Was Paul’s attempt at mission in Athens a success or a failure? That is a question I leave for you to debate. The question I prefer to ask is whether Paul was faithful to his calling, and of course whether we are faithful to our calling. As followers of the risen Christ, we are called to share the wholeness of that resurrection life with others, and to meet people where they are. May we be given the wisdom to be sensitive and faithful in that calling and may all our mission activity be honouring to the one who calls us to proclaim his love, the Father, Son and Holy Spirit, to whom belongs all might, majesty, dominion and power, both now and for ever. Amen.
Suggestions and questions for further thought and study.
- Read the book of Acts.

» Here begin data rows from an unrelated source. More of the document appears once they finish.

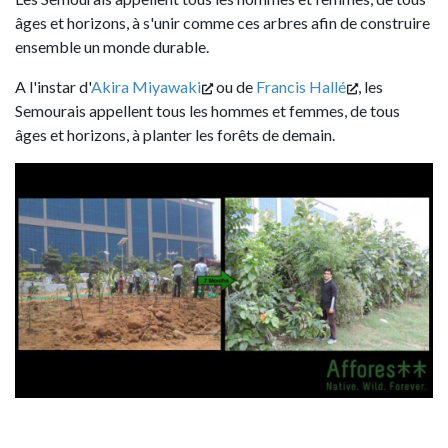
âges et horizons, à s'unir comme ces arbres afin de construire
ensemble un monde durable.
A l'instar d'
Akira Miyawaki
ou de
Francis Hallé
, les
Semourais appellent tous les hommes et femmes, de tous
âges et horizons, à planter les forêts de demain.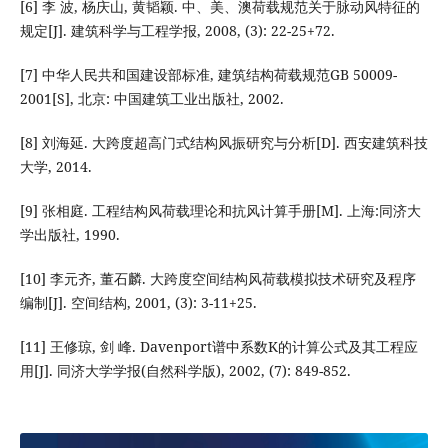
[6] 李 波, 杨庆山, 黄韬颖. 中、美、澳荷载规范关于脉动风特征的
规定[J]. 建筑科学与工程学报, 2008, (3): 22-25+72.
[7] 中华人民共和国建设部标准, 建筑结构荷载规范GB 50009-
2001[S], 北京: 中国建筑工业出版社, 2002.
[8] 刘海延. 大跨度超高门式结构风振研究与分析[D]. 西安建筑科技
大学, 2014.
[9] 张相庭. 工程结构风荷载理论和抗风计算手册[M]. 上海:同济大
学出版社, 1990.
[10] 李元齐, 董石麟. 大跨度空间结构风荷载模拟技术研究及程序
编制[J]. 空间结构, 2001, (3): 3-11+25.
[11] 王修琼, 剑 峰. Davenport谱中系数K的计算公式及其工程应
用[J]. 同济大学学报(自然科学版), 2002, (7): 849-852.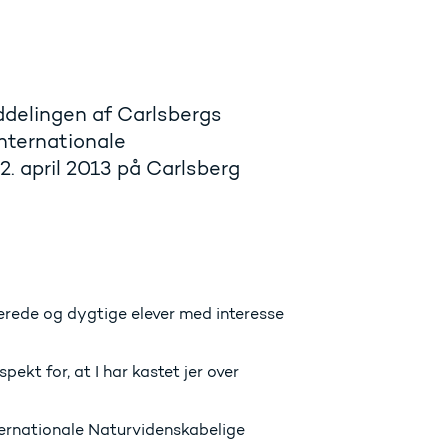
delingen af Carlsbergs
Internationale
. april 2013 på Carlsberg
rede og dygtige elever med interesse
pekt for, at I har kastet jer over
ternationale Naturvidenskabelige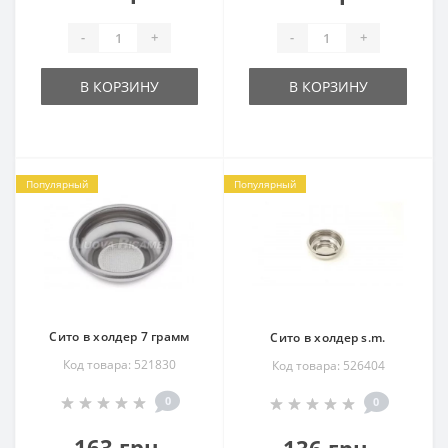
-
+
-
+
В КОРЗИНУ
В КОРЗИНУ
Популярный
Популярный
Сито в холдер 7 грамм
Сито в холдер s.m.
Код товара: 521830
Код товара: 526404
0
0
163 грн.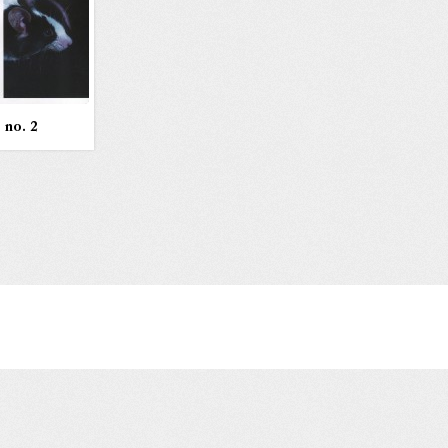
 no. 2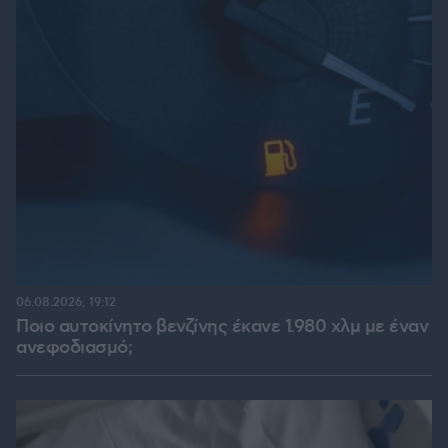
06.08.2026, 19:12
Ποιο αυτοκίνητο βενζίνης έκανε 1.980 χλμ με έναν
ανεφοδιασμό;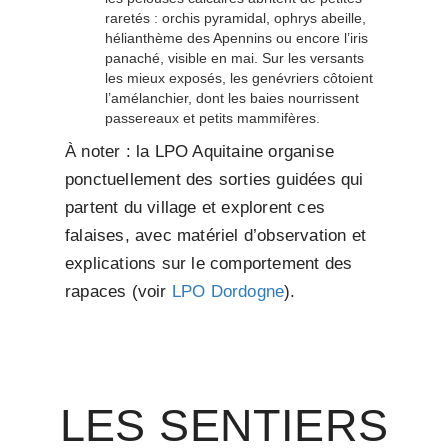
raretés : orchis pyramidal, ophrys abeille,
hélianthème des Apennins ou encore l’iris
panaché, visible en mai. Sur les versants
les mieux exposés, les genévriers côtoient
l’amélanchier, dont les baies nourrissent
passereaux et petits mammifères.
À noter : la LPO Aquitaine organise
ponctuellement des sorties guidées qui
partent du village et explorent ces
falaises, avec matériel d’observation et
explications sur le comportement des
rapaces (voir
LPO Dordogne
).
LES SENTIERS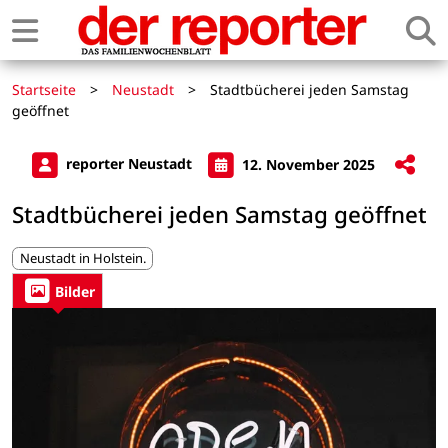
Startseite
>
Neustadt
>
Stadtbücherei jeden Samstag
geöffnet
reporter Neustadt
12. November 2025
Stadtbücherei jeden Samstag geöffnet
Neustadt in Holstein.
Bilder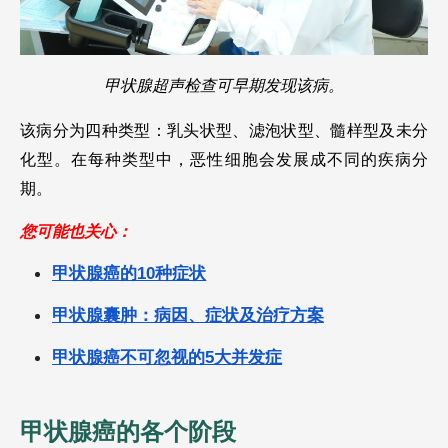
甲状腺超声检查可早期发现该病。
该病分为四种类型：乳头状型、滤泡状型、髓样型及未分
化型。在每种类型中，恶性细胞会发展成不同的疾病分
期。
您可能也关心：
甲状腺癌的10种症状
甲状腺囊肿：病因、症状及治疗方案
甲状腺癌不可忽视的5大并发症
甲状腺癌的各个阶段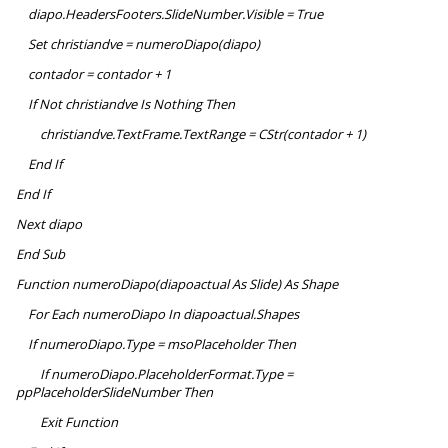
diapo.HeadersFooters.SlideNumber.Visible = True
Set christiandve = numeroDiapo(diapo)
contador = contador + 1
If Not christiandve Is Nothing Then
christiandve.TextFrame.TextRange = CStr(contador + 1)
End If
End If
Next diapo
End Sub
Function numeroDiapo(diapoactual As Slide) As Shape
For Each numeroDiapo In diapoactual.Shapes
If numeroDiapo.Type = msoPlaceholder Then
If numeroDiapo.PlaceholderFormat.Type =
ppPlaceholderSlideNumber Then
Exit Function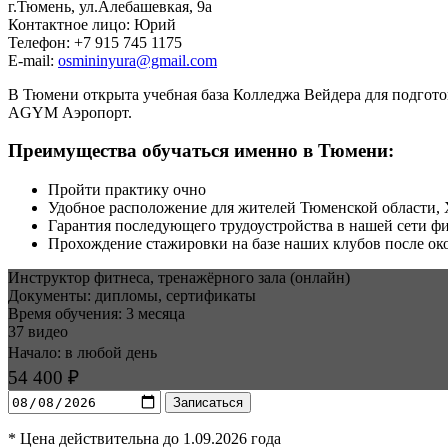
г.Тюмень, ул.Алебашевкая, 9а
Контактное лицо: Юрий
Телефон: +7 915 745 1175
E-mail:
osmininyura@gmail.com
В Тюмени открыта учебная база Колледжа Вейдера для подгото
AGYM Аэропорт.
Преимущества обучаться именно в Тюмени:
Пройти практику очно
Удобное расположение для жителей Тюменской области,
Гарантия последующего трудоустройства в нашей сети ф
Прохождение стажировки на базе наших клубов после ок
Инструктор фитнеса, тренажёрного зала (онлайн)
Документы: дипломы, сертификаты
Время обучения: 3 месяца
37 видео
Начало: в любой день
54 400 ₽
Записаться
* Цена действительна до 1.09.2026 года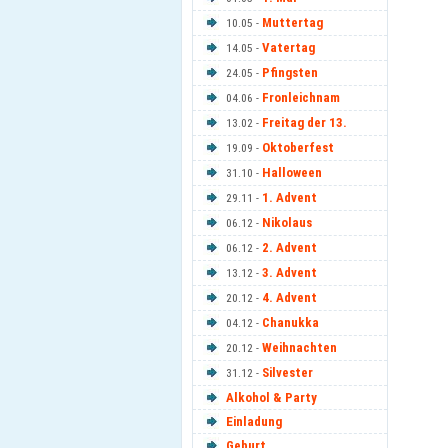
Muttertag
10.05 -
Vatertag
14.05 -
Pfingsten
24.05 -
Fronleichnam
04.06 -
Freitag der 13.
13.02 -
Oktoberfest
19.09 -
Halloween
31.10 -
1. Advent
29.11 -
Nikolaus
06.12 -
2. Advent
06.12 -
3. Advent
13.12 -
4. Advent
20.12 -
Chanukka
04.12 -
Weihnachten
20.12 -
Silvester
31.12 -
Alkohol & Party
Einladung
Geburt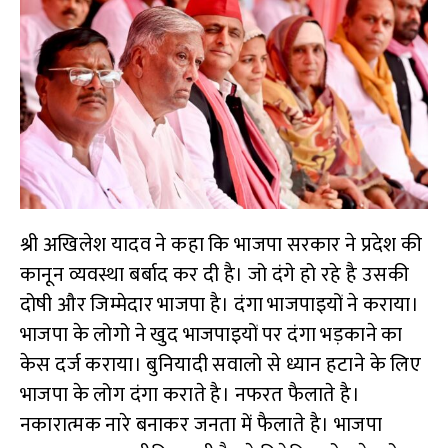
श्री अखिलेश यादव ने कहा कि भाजपा सरकार ने प्रदेश की
कानून व्यवस्था बर्बाद कर दी है। जो दंगे हो रहे है उसकी
दोषी और जिम्मेदार भाजपा है। दंगा भाजपाइयों ने कराया।
भाजपा के लोगो ने खुद भाजपाइयों पर दंगा भड़काने का
केस दर्ज कराया। बुनियादी सवालो से ध्यान हटाने के लिए
भाजपा के लोग दंगा कराते है। नफरत फैलाते है।
नकारात्मक नारे बनाकर जनता में फैलाते है। भाजपा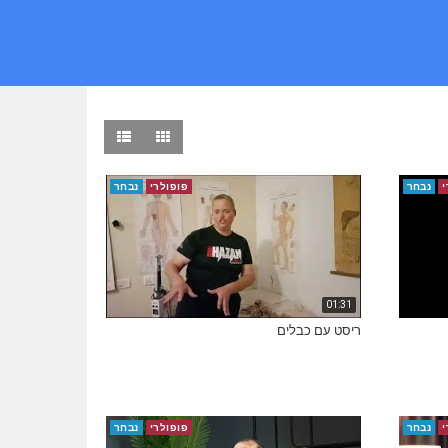
י
נבחר
פופולרי
נבחר
01:31
ריסט עם כבלים
י
נבחר
פופולרי
נבחר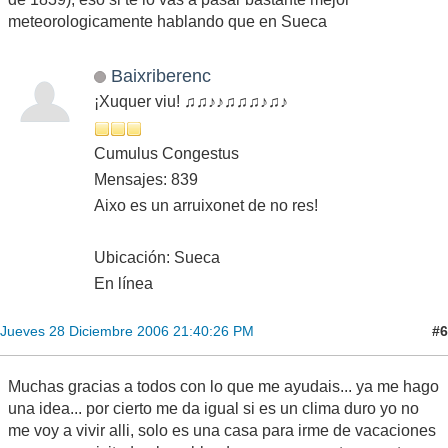
meteorologicamente hablando que en Sueca
Baixriberenc
¡Xuquer viu! ♫♫♪♪♫♫♫♪♫♪
Cumulus Congestus
Mensajes: 839
Aixo es un arruixonet de no res!
Ubicación: Sueca
En línea
#6
Jueves 28 Diciembre 2006 21:40:26 PM
Muchas gracias a todos con lo que me ayudais... ya me hago
una idea... por cierto me da igual si es un clima duro yo no
me voy a vivir alli, solo es una casa para irme de vacaciones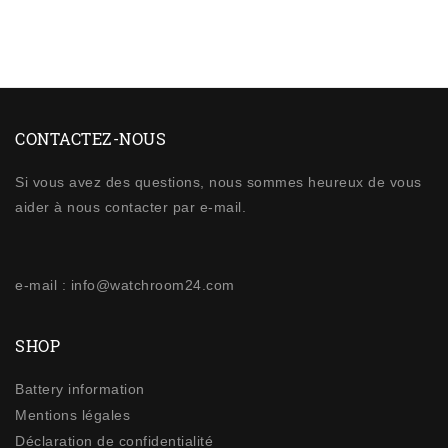
CONTACTEZ-NOUS
Si vous avez des questions, nous sommes heureux de vous
aider à nous contacter par e-mail.
e-mail : info@watchroom24.com
SHOP
Battery information
Mentions légales
Déclaration de confidentialité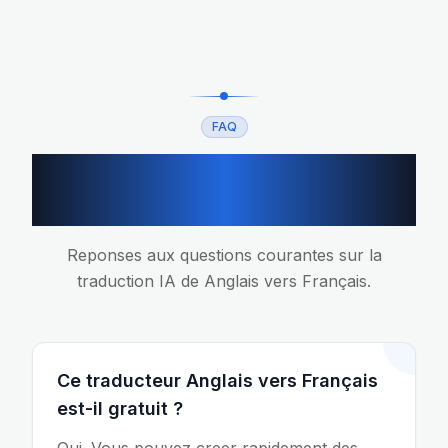
FAQ
FAQ traduction Anglais
vers Français
Reponses aux questions courantes sur la
traduction IA de Anglais vers Français.
Ce traducteur Anglais vers Français
est-il gratuit ?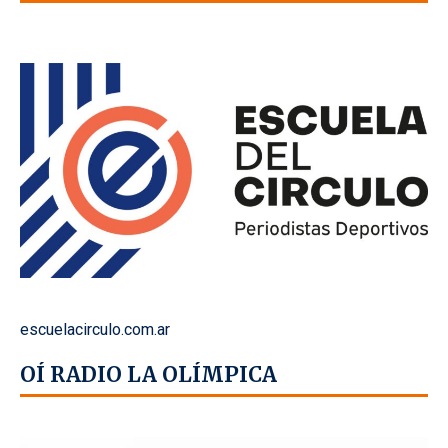
escuelacirculo.com.ar
OÍ RADIO LA OLÍMPICA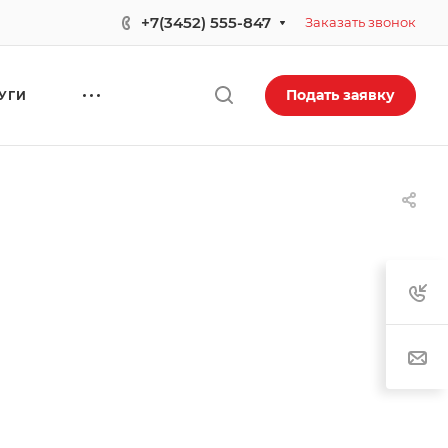
+7(3452) 555-847
Заказать звонок
Подать заявку
УГИ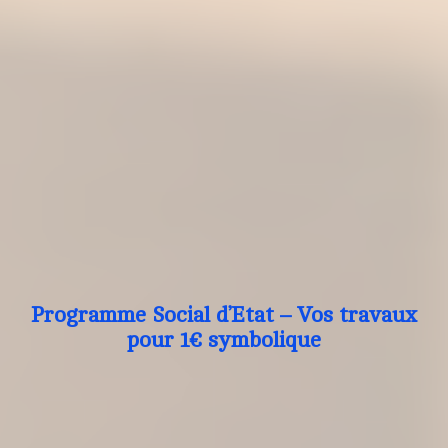
Programme Social d’Etat – Vos travaux
pour 1€ symbolique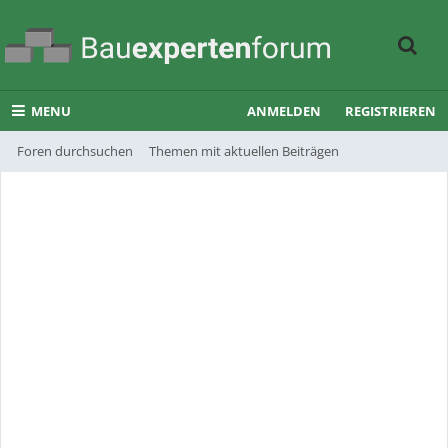
MENU
ANMELDEN
REGISTRIEREN
Foren durchsuchen
Themen mit aktuellen Beiträgen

It is one of the most exciting writings in the New Testament.
- Was Paul’s approach to mission in Athens effective?
- Did Paul’s presentation of the gospel in Athens involve too much accommodation with the prevailing culture, or should he have gone even further in this direction?
- What can we learn from this narrative that might inform the contemporary mission of the church?
- Are there any practical steps we can take in the cathedral in relation to proclaiming the gospel and serving the wider community that might emerge through considering Paul’s approach in Athens?